Офицеров мы отвели в госпиталь к Галине – они хотели проведать своих раненых, убедиться, что с ними действительно гуманно обращаются. Всю колонну отправили в тыл под конвоем двух наших солдат и нескольких польских милиционеров.

Командир полка осмотрел форт, убедился, что прилегающие кварталы заняты его батальонами, и вернулся в штаб очень довольный.

– Весь этот район по приказу должны были занять только послезавтра, а мы заняли еще и улицу справа – полосу наступления соседей. Здорово перевыполняем план. По-ударному. Я уже докладывал генералу Рахимову, он велел поблагодарить всех вас и просил, чтоб сказали, как наградить парламентеров[21].

Пока что мы набили им карманы сигаретами, шоколадом, и они плотно поужинали. Повар подполковника устроил в соседней квартире целую фабрику-кухню, назначил техноруком пани адвокатову, а ей ассистировали другие дамы.

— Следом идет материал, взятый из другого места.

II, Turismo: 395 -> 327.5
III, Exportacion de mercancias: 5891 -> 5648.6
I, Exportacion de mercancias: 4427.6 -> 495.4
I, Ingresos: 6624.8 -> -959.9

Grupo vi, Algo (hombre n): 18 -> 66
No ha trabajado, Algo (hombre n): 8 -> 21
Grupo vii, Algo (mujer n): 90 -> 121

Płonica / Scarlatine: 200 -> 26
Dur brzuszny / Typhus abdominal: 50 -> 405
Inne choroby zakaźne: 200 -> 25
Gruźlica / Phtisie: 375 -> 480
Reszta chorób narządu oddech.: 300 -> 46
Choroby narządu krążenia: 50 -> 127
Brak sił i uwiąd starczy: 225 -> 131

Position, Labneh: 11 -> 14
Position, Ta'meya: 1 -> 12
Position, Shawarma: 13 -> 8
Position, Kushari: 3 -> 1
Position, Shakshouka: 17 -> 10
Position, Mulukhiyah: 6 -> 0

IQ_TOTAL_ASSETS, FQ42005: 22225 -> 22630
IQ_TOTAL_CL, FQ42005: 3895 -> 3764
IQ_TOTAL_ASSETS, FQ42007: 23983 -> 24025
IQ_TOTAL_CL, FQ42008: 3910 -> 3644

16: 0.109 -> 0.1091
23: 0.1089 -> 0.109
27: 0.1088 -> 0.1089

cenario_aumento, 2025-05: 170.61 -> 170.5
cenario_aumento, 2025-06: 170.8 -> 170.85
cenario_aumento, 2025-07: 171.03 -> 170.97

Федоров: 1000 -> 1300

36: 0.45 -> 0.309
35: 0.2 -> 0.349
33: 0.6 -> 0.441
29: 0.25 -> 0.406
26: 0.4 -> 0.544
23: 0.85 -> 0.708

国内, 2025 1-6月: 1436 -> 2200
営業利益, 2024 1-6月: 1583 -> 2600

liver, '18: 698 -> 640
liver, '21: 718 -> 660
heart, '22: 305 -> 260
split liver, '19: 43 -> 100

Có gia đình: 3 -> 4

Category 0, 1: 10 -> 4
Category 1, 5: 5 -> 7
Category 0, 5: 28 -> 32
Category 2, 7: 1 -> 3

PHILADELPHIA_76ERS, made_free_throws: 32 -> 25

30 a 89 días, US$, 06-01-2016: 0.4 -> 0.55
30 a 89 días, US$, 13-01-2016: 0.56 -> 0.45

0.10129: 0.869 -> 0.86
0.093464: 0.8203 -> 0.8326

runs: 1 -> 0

Мы с Бехлером составили послание-обращение к полковнику Шайбле '– коменданту укрепленного района казарм. Под его начальством оборонялся один полк 250-й дивизии и два батальона фольксштурмовцев. Другие полки, остатки дивизии имени Германа Геринга и фольксштурмовцы из штурмовиков занимали северный край города, к северовостоку от казарм, и северные пригороды, включая крепость Корбьер.

Новые послания подписали втроем: подполковник, «командир соединения советских войск», я, «по поручению высшего командования советских войск», и майор Бехлер как представитель «Свободной Германии».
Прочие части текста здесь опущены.